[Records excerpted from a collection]
------------
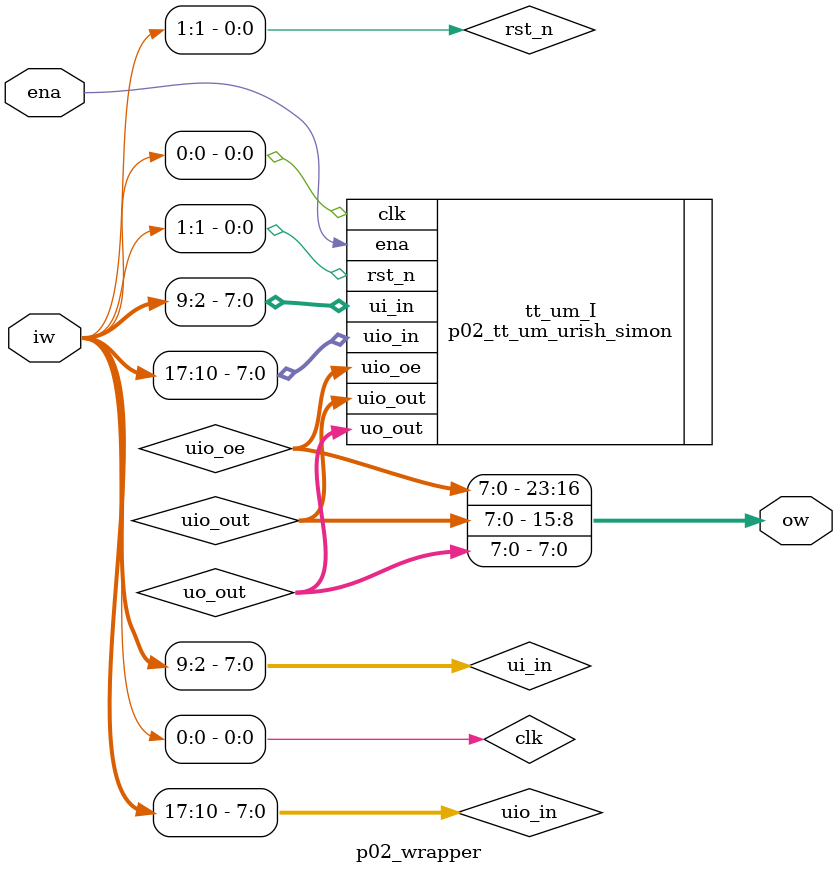
<source format=v>
`default_nettype none

module p02_wrapper (
  input wire ena,
  input wire [17:0] iw,
  output wire [23:0] ow
);

wire [7:0] uio_in;
wire [7:0] uio_out;
wire [7:0] uio_oe;
wire [7:0] uo_out;
wire [7:0] ui_in;
wire clk;
wire rst_n;

assign { uio_in, ui_in, rst_n, clk} = iw;
assign ow = { uio_oe, uio_out, uo_out };

p02_tt_um_urish_simon tt_um_I (
  .uio_in  (uio_in),
  .uio_out (uio_out),
  .uio_oe  (uio_oe),
  .uo_out  (uo_out),
  .ui_in   (ui_in),
  .ena     (ena),
  .clk     (clk),
  .rst_n   (rst_n)
);

endmodule

</source>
------------
Description of the task:
Apart from the images, please copy every line of the data exactly as written.

Answer below:
<source format=v>
`default_nettype none

module p02_wrapper (
  input wire ena,
  input wire [17:0] iw,
  output wire [23:0] ow
);

wire [7:0] uio_in;
wire [7:0] uio_out;
wire [7:0] uio_oe;
wire [7:0] uo_out;
wire [7:0] ui_in;
wire clk;
wire rst_n;

assign { uio_in, ui_in, rst_n, clk} = iw;
assign ow = { uio_oe, uio_out, uo_out };

p02_tt_um_urish_simon tt_um_I (
  .uio_in  (uio_in),
  .uio_out (uio_out),
  .uio_oe  (uio_oe),
  .uo_out  (uo_out),
  .ui_in   (ui_in),
  .ena     (ena),
  .clk     (clk),
  .rst_n   (rst_n)
);

endmodule

</source>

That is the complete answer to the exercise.